Nicky menegaskan bahwa penggunaan hangeul masih terbatas pada beberapa sekolah dan belum sepenuhnya berfungsi dalam komunikasi sehari-hari. “Adaptasi ini membawa kebanggaan tersendiri bagi masyarakat, tetapi pelaksanaannya membutuhkan kesinambungan kebijakan, sumber daya manusia, dan infrastruktur yang kuat,” jelasnya.
Pembicara kedua, Darynaufal Mulyaman, memaparkan temuan penelitiannya mengenai program kerja sama antara Pemerintah Kota Seoul dan Pemerintah Kota Bau-Bau yang melatarbelakangi inisiatif adopsi hangeul pada tahun 2008–2009. Ia menggarisbawahi aspek diplomasi antar-kota (paradiplomacy), soft power Korea Selatan, serta peran LSM dan komunitas lokal dalam mempertahankan inisiatif pasca berhentinya dukungan resmi pemerintah.
“Dari penelitian saya, penerimaan masyarakat Cia-Cia terhadap hangeul terjadi secara sukarela. Namun, kesinambungan program sangat bergantung pada dukungan pemerintah daerah, mekanisme kebijakan yang jelas, dan keberlanjutan pengajaran bahasa,” ungkap Darynaufal.
Diskusi juga diwarnai dengan pertanyaan dari mahasiswa FISIP UI dan peserta internasional mengenai potensi dampak diplomasi budaya, ancaman terhadap industri lokal, serta kemungkinan pelestarian bahasa daerah melalui kolaborasi internasional. Para pembicara menekankan bahwa pelestarian bahasa lokal memerlukan pendekatan jangka panjang, kerja sama antara akademisi, pemerintah, media, serta komunitas itu sendiri. Moderator Dr. Geger Riyanto menutup sesi dengan penekanan pada pentingnya perspektif antropologis dalam melihat identitas, kebijakan bahasa, dan hubungan antarbudaya, serta mengapresiasi seluruh temuan empiris yang memperkaya diskusi.
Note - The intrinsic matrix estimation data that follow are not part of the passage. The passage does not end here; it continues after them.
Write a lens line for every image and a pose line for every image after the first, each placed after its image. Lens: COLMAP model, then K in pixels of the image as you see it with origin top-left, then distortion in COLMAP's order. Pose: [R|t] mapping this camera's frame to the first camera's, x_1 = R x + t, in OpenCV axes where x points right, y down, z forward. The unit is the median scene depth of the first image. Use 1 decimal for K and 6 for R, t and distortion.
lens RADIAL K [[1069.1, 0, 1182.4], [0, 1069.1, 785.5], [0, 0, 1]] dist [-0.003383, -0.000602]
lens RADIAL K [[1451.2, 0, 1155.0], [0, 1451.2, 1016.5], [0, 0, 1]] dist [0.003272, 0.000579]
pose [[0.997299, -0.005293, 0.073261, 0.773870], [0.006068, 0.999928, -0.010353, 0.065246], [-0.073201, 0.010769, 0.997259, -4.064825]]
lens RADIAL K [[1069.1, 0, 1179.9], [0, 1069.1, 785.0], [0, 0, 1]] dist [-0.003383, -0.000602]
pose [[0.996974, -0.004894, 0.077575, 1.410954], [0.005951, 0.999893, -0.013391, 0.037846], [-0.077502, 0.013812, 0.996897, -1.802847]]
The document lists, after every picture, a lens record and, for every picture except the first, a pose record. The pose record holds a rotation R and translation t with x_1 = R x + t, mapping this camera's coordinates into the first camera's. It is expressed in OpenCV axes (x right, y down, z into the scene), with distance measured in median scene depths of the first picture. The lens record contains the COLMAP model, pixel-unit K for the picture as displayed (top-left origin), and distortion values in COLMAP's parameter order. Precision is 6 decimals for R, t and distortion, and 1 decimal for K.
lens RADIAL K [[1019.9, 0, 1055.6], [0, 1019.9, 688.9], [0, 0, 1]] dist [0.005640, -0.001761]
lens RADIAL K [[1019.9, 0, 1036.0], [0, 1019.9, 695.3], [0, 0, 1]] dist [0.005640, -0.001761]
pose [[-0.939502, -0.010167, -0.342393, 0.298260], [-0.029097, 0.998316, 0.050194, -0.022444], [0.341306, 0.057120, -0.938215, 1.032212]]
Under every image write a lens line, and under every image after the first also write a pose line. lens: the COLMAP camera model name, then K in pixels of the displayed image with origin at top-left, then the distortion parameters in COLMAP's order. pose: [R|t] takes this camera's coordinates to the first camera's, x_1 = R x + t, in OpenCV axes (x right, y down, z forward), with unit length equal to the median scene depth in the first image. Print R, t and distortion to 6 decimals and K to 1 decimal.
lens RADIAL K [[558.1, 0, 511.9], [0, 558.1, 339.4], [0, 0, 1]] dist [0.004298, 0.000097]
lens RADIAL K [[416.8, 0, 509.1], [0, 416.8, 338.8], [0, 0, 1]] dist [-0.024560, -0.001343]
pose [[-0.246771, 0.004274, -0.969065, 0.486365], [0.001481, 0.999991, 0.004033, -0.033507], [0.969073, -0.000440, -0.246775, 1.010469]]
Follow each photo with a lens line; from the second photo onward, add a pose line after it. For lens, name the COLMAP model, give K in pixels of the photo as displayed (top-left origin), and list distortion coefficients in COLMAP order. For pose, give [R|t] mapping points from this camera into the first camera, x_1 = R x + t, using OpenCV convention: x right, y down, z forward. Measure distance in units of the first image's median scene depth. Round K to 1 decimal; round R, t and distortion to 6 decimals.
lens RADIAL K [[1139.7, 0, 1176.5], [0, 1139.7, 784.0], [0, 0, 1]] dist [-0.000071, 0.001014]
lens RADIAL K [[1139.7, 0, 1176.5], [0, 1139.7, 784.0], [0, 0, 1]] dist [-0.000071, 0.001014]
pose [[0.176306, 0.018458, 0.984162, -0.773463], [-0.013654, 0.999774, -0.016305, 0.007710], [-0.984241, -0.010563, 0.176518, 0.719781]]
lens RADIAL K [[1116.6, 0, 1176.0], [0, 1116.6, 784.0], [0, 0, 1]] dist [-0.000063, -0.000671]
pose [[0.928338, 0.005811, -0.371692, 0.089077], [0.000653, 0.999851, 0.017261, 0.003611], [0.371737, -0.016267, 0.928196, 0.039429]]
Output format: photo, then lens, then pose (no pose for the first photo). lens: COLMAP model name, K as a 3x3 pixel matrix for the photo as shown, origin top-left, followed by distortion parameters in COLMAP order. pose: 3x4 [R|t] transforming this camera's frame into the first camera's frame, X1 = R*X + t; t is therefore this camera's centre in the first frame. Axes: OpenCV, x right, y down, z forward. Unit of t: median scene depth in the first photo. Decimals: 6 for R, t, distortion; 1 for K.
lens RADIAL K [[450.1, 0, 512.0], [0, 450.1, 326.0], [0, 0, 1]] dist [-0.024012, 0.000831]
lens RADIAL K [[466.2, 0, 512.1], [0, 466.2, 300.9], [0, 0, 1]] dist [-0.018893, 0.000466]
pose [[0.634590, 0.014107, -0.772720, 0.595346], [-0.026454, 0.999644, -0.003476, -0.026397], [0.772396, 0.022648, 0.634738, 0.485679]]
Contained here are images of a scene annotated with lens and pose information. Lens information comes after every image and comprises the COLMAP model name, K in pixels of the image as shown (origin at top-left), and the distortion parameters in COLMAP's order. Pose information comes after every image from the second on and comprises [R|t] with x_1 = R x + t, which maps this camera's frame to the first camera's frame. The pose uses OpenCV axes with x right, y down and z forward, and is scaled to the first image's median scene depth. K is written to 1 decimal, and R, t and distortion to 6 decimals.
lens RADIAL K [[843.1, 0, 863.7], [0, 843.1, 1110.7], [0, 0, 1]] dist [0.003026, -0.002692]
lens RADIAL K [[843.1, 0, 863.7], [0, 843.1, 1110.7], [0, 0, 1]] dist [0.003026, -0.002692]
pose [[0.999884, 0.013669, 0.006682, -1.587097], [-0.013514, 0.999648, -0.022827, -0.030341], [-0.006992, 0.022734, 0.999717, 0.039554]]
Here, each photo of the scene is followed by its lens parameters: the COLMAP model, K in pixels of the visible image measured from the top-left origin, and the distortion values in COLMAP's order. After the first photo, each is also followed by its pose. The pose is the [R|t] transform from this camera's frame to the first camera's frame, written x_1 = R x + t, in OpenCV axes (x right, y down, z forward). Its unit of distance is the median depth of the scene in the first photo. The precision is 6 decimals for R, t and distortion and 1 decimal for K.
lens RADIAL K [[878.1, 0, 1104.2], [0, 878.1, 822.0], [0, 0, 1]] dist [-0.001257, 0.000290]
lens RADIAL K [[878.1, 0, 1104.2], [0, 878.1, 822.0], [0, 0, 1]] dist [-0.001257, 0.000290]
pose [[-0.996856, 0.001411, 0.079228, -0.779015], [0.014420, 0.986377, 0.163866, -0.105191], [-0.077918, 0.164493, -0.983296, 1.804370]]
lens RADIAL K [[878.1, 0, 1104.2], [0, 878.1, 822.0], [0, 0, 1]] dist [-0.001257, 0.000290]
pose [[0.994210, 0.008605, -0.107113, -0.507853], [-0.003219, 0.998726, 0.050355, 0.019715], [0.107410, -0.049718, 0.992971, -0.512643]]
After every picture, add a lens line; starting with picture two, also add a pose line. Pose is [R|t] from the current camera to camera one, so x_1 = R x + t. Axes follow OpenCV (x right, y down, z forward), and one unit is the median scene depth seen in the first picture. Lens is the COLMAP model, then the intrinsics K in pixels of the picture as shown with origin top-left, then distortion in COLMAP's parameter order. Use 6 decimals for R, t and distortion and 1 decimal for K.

Acara ini menjadi ruang penting dalam memperkuat dialog akademik antara Indonesia dan Korea Selatan, serta menunjukkan bagaimana hubungan budaya kedua negara terus berkembang melalui pendidikan, media, dan riset. “Melalui dialog ini, kami ingin melihat dari berbagai perspektif mengenai fenomena Cia-Cia dan Hangeul bahwa bahasa bukan hanya alat komunikasi, tetapi menjadi kekuatan yang menyambungkan sejarah dan membuka ruang kolaborasi baru antara Indonesia dan Korea” ucap Dr. Getar Hati, Program Director KIC FISIP UI.